For many of us, coffee is part of the little morning ritual. Its energizing properties allow us to start the day well, in a good mood, and in shape. But beware of preconceived ideas about the strength of coffees between espresso and elongated coffee.
Which of these coffees do you think contains the most caffeine?
A small caffeine point
Before getting to the heart of the matter, a little zoom on what caffeine is.
Caffeine is considered an alkaloid. It has been consumed for millennia but was isolated for the first time in 1819 by the German physicist Ferdinand Runge who managed to demonstrate its energizing properties.
Espresso or lying down, which one is the most caffeinated?
Failing to disappoint, it is not the espressos that are the most caffeinated. Although stronger in taste because it is more concentrated, it is actually the elongated coffees that contain the most caffeine.
The dose of caffeine is actually proportional to the amount of water. If you want a coffee with more caffeine, then it is better to prepare a filter coffee. Its preparation time (about 5 min) allows the coffee to brew well. Unlike an espresso whose preparation takes only a few seconds, caffeine, therefore, has much less time to infuse.

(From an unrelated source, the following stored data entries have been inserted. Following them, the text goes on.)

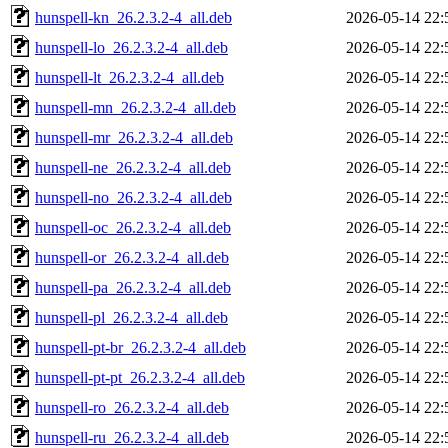
hunspell-kn_26.2.3.2-4_all.deb
2026-05-14 22:
hunspell-lo_26.2.3.2-4_all.deb
2026-05-14 22:
hunspell-lt_26.2.3.2-4_all.deb
2026-05-14 22:
hunspell-mn_26.2.3.2-4_all.deb
2026-05-14 22:
hunspell-mr_26.2.3.2-4_all.deb
2026-05-14 22:
hunspell-ne_26.2.3.2-4_all.deb
2026-05-14 22:
hunspell-no_26.2.3.2-4_all.deb
2026-05-14 22:
hunspell-oc_26.2.3.2-4_all.deb
2026-05-14 22:
hunspell-or_26.2.3.2-4_all.deb
2026-05-14 22:
hunspell-pa_26.2.3.2-4_all.deb
2026-05-14 22:
hunspell-pl_26.2.3.2-4_all.deb
2026-05-14 22:
hunspell-pt-br_26.2.3.2-4_all.deb
2026-05-14 22:
hunspell-pt-pt_26.2.3.2-4_all.deb
2026-05-14 22:
hunspell-ro_26.2.3.2-4_all.deb
2026-05-14 22:
hunspell-ru_26.2.3.2-4_all.deb
2026-05-14 22:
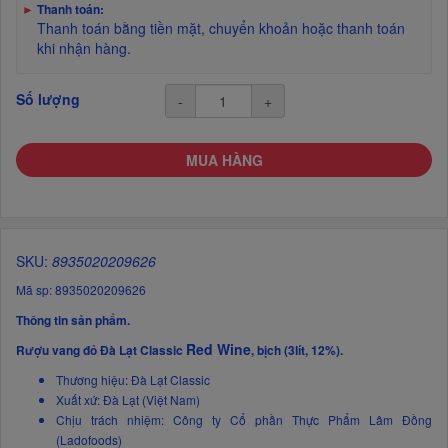
►
Thanh toán:
Thanh toán bằng tiền mặt, chuyển khoản hoặc thanh toán
khi nhận hàng.
Số lượng
-
+
MUA HÀNG
SKU:
8935020209626
Mã sp: 8935020209626
Thông tin sản phẩm.
Red Wine
Rượu vang đỏ Đà Lạt Classic
, bịch (3lít, 12%).
Thương hiệu: Đà Lạt Classic
Xuất xứ: Đà Lạt (Việt Nam)
Chịu trách nhiệm: Công ty Cổ phần Thực Phẩm Lâm Đồng
(Ladofoods)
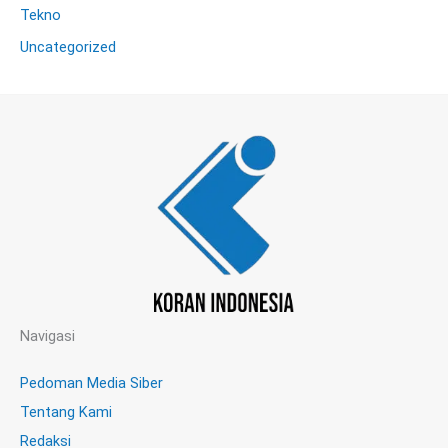
Tekno
Uncategorized
Navigasi
Pedoman Media Siber
Tentang Kami
Redaksi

The dose of caffeine, therefore, corresponds to the amount of water that passes through the coffee and its infusion time.
An espresso of 3 to 5 cl includes between 80 and 100 mg of caffeine against 135 g to 150 g approximately for a cup of filter coffee of 20 cl.
What dose of caffeine should not exceed?
According to a report by EFSA (European Food Safety Authority), the recommended dose of caffeine per day is limited to 400 mg for a healthy adult.
Beyond this dose, adverse effects can be felt such as palpitations, irritation, tremors …
But consumed in a reasonable dose, we do not deprive ourselves of a good coffee.